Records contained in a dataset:
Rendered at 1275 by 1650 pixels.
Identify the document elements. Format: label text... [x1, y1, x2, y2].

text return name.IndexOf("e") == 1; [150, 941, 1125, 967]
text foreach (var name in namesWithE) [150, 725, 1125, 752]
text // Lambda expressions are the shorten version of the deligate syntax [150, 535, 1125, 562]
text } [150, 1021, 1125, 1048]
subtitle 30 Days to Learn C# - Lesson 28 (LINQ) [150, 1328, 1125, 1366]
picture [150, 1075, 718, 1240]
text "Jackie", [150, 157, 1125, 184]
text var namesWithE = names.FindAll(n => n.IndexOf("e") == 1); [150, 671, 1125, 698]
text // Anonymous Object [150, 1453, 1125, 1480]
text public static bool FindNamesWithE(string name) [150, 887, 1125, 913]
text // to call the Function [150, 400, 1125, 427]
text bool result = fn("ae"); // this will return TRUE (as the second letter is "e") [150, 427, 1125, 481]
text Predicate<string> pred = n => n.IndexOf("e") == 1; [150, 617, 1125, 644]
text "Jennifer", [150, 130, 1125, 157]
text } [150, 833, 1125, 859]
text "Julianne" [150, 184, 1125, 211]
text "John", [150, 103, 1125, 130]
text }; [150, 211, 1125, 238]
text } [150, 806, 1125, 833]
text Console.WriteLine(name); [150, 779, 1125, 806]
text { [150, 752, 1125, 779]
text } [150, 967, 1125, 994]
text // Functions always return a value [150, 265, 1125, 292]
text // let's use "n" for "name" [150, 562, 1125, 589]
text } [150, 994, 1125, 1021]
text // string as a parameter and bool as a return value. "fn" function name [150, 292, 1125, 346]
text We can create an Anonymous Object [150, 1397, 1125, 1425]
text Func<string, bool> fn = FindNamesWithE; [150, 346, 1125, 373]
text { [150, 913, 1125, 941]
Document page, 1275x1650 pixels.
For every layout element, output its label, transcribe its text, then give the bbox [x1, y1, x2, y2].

→ How to complete this task:
Copy the records above, keeping every word the same.

→ Written response:
Rendered at 1275 by 1650 pixels.
Identify the document elements. Format: label text... [x1, y1, x2, y2].

text return name.IndexOf("e") == 1; [150, 941, 1125, 967]
text foreach (var name in namesWithE) [150, 725, 1125, 752]
text // Lambda expressions are the shorten version of the deligate syntax [150, 535, 1125, 562]
text } [150, 1021, 1125, 1048]
subtitle 30 Days to Learn C# - Lesson 28 (LINQ) [150, 1328, 1125, 1366]
picture [150, 1075, 718, 1240]
text "Jackie", [150, 157, 1125, 184]
text var namesWithE = names.FindAll(n => n.IndexOf("e") == 1); [150, 671, 1125, 698]
text // Anonymous Object [150, 1453, 1125, 1480]
text public static bool FindNamesWithE(string name) [150, 887, 1125, 913]
text // to call the Function [150, 400, 1125, 427]
text bool result = fn("ae"); // this will return TRUE (as the second letter is "e") [150, 427, 1125, 481]
text Predicate<string> pred = n => n.IndexOf("e") == 1; [150, 617, 1125, 644]
text "Jennifer", [150, 130, 1125, 157]
text } [150, 833, 1125, 859]
text "Julianne" [150, 184, 1125, 211]
text "John", [150, 103, 1125, 130]
text }; [150, 211, 1125, 238]
text } [150, 806, 1125, 833]
text Console.WriteLine(name); [150, 779, 1125, 806]
text { [150, 752, 1125, 779]
text } [150, 967, 1125, 994]
text // Functions always return a value [150, 265, 1125, 292]
text // let's use "n" for "name" [150, 562, 1125, 589]
text } [150, 994, 1125, 1021]
text // string as a parameter and bool as a return value. "fn" function name [150, 292, 1125, 346]
text We can create an Anonymous Object [150, 1397, 1125, 1425]
text Func<string, bool> fn = FindNamesWithE; [150, 346, 1125, 373]
text { [150, 913, 1125, 941]
Document page, 1275x1650 pixels.
For every layout element, output its label, transcribe its text, then give the bbox [x1, y1, x2, y2].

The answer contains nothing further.